___ Trecho ___

Tiffany Dufu comenta o sucesso profissional de Michelle:

“Michelle Obama é a terceira primeira-dama a ter um diploma profissional ou universitário, provas públicas de sua independência e realizações profissionais e a ter equilibrado sua própria carreira profissional destacada com seu papel privado de esposa e mãe. Ela e Hillary Clinton traçaram um caminho que permite que primeiras-damas futuras façam as coisas à moda delas. Sua polaridade inspira nós todas a romper com a tradição.”

Ela e Hillary Clinton traçaram um caminho que permite que primeiras-damas futuras façam as coisas à moda delas (Tiffany Dufu Tanisha)

C. Ford falando de Michelle como sendo “nós”:

“Nós, como mulheres negras, respeitamos e admiramos o modo como ela viveu entre duas tensões: a estatura e visibilidade da posição de primeira-dama e as reações sociais perturbadoras à sua feminilidade negra. […] Embora a plataforma dela fosse maior que a nossa, embora a rotina diária dela fosse diferente da nossa, com sua equipe de agentes do serviço secreto que cronometravam e coordenavam cada movimento dela, Michelle era nós. Mesmo sendo a primeira-dama, ela era em primeiro lugar uma mulher negra.”

Marcus Samuelsson comenta a relevância de Michelle:

“É uma realização incrível ela ser tão relevante nessas conversas, quer seja falando da Obamacare (a lei de reforma da saúde promulgada por Obama), da Semana de Moda de Nova York ou da alimentação infantil. Sempre com a consciência de estar falando ao mundo, não importa o que ela diga. Michelle propõe e apresenta algo ao mundo que o mundo nunca antes viu.”

A autenticidade não é uma conquista. Mas a autenticidade exige um esforço se você está virando séculos de história do avesso com sua simples presença (Sarah Lewis)

Sarah Lewis falando da autenticidade de Michelle:

“A autenticidade não é uma conquista. Mas a autenticidade exige um esforço se você está virando séculos de história do avesso com sua simples presença. Dá trabalho deixar que as pessoas olhem, se assombrem, indaguem e cutuquem para confirmar que sua vida é para valer.”

Karen Hill Anton falando da determinação de Michelle:

“Michelle, o que eu gosto realmente em você é que você não se contentou com um papel previamente determinado. Imagino que você tenha percebido desde o início o potencial existente no papel de primeira-dama e decidido fazer uso pleno dele. Imagino que você também tenha se dado conta dos riscos, mas tenha ido fundo assim mesmo. Uau!”

___ Dados fornecidos ___

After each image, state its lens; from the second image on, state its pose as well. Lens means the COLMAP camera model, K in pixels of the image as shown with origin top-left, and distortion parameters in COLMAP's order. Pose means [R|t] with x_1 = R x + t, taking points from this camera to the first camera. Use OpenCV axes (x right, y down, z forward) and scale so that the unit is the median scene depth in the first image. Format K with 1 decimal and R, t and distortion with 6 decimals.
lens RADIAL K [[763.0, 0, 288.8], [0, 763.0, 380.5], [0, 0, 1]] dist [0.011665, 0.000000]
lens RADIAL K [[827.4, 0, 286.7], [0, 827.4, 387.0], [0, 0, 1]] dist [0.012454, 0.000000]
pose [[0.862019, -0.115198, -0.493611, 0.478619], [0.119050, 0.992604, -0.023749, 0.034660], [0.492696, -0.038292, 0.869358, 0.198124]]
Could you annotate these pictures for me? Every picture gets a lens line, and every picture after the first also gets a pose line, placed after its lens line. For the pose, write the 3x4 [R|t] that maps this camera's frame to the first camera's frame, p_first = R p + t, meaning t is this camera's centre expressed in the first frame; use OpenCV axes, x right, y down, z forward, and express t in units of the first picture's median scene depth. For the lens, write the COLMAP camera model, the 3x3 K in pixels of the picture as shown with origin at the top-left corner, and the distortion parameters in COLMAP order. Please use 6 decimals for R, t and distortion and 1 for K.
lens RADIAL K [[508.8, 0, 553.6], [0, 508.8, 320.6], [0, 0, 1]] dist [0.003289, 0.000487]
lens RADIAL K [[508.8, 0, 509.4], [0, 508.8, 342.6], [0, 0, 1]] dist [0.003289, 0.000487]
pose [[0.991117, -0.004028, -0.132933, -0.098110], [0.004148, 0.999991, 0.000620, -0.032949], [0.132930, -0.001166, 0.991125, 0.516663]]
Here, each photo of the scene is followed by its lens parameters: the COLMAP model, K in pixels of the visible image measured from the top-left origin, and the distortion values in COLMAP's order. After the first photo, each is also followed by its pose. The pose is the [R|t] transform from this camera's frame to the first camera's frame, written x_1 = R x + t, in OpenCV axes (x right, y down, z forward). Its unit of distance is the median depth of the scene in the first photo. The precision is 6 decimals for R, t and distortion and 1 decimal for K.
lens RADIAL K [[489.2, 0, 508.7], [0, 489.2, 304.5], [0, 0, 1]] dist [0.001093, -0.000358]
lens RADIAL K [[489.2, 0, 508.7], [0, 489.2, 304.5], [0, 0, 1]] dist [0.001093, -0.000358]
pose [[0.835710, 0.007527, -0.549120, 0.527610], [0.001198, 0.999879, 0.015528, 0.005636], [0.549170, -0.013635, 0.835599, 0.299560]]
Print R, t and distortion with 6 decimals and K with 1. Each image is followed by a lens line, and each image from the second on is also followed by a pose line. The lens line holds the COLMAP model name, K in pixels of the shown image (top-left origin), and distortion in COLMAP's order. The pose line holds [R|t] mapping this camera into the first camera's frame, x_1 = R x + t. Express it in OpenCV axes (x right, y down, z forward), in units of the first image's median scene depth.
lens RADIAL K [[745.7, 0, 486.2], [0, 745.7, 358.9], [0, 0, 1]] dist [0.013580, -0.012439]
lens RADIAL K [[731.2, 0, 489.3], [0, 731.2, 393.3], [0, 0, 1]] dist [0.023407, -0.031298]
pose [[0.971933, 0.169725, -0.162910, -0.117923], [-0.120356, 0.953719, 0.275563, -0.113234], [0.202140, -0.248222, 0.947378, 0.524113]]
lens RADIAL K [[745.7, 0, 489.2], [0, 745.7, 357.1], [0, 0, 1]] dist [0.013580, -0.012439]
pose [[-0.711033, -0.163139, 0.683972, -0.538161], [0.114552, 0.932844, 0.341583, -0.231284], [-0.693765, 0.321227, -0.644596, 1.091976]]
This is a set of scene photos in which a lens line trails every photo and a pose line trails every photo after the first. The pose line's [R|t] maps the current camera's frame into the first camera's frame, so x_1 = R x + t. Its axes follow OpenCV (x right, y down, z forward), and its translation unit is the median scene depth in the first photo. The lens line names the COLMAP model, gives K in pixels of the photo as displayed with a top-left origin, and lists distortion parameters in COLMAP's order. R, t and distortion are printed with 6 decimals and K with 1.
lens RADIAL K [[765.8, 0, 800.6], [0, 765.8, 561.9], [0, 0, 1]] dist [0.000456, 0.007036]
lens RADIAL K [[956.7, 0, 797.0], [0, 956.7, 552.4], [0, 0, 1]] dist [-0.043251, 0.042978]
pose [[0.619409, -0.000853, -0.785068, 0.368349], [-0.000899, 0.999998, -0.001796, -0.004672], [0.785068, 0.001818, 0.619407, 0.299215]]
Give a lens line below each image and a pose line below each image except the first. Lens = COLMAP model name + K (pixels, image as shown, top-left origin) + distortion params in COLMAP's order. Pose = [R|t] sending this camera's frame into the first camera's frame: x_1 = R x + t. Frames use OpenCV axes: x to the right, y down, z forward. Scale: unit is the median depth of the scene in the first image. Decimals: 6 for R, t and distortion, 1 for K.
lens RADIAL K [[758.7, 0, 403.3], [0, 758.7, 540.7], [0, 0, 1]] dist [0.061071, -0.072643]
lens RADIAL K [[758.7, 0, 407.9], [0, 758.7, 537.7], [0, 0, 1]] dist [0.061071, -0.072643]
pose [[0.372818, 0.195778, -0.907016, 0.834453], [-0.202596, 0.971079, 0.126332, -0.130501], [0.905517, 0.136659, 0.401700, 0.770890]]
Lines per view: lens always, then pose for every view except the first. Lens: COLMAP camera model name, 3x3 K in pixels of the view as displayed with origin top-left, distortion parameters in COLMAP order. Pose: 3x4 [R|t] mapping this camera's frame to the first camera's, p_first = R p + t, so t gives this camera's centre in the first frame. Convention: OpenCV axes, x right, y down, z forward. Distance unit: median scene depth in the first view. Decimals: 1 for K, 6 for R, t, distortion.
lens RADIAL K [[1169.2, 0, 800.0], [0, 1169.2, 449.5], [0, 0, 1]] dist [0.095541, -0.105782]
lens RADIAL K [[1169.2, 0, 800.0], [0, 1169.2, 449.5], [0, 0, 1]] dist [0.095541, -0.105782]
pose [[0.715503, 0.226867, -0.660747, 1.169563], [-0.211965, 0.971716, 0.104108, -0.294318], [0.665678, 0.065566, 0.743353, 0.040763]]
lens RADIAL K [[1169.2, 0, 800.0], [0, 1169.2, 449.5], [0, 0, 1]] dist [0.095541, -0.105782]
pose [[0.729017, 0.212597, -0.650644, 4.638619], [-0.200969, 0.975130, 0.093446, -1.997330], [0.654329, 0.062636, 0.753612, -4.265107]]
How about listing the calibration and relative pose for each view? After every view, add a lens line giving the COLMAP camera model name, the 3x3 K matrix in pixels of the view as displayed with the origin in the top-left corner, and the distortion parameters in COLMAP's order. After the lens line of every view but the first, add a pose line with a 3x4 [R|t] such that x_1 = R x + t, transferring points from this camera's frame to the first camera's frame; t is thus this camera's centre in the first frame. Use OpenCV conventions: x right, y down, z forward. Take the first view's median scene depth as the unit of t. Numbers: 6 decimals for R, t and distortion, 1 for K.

___

__Tarefa A__
Extraia do trecho sobre Michelle Obama a passagem que vai de “Tiffany Dufu comenta” até “(Tiffany Dufu Tanisha)”.
__Tarefa B__
Responda com base no trecho sobre Michelle Obama:
(i) Segundo Tiffany Dufu, Michelle Obama é a quantas primeira-dama a ter um diploma profissional ou universitário?
(ii) Quais três assuntos Marcus Samuelsson cita como exemplos das conversas em que Michelle é relevante?
(iii) Segundo Karen Hill Anton, com o que Michelle não se contentou?
Os dados apresentados vêm de uma fonte diferente da do trecho.

__Resposta A__
Tiffany Dufu comenta o sucesso profissional de Michelle:

“Michelle Obama é a terceira primeira-dama a ter um diploma profissional ou universitário, provas públicas de sua independência e realizações profissionais e a ter equilibrado sua própria carreira profissional destacada com seu papel privado de esposa e mãe. Ela e Hillary Clinton traçaram um caminho que permite que primeiras-damas futuras façam as coisas à moda delas. Sua polaridade inspira nós todas a romper com a tradição.”

Ela e Hillary Clinton traçaram um caminho que permite que primeiras-damas futuras façam as coisas à moda delas (Tiffany Dufu Tanisha)

__Resposta B__
(i) A terceira.
(ii) A Obamacare, a Semana de Moda de Nova York e a alimentação infantil.
(iii) Com um papel previamente determinado.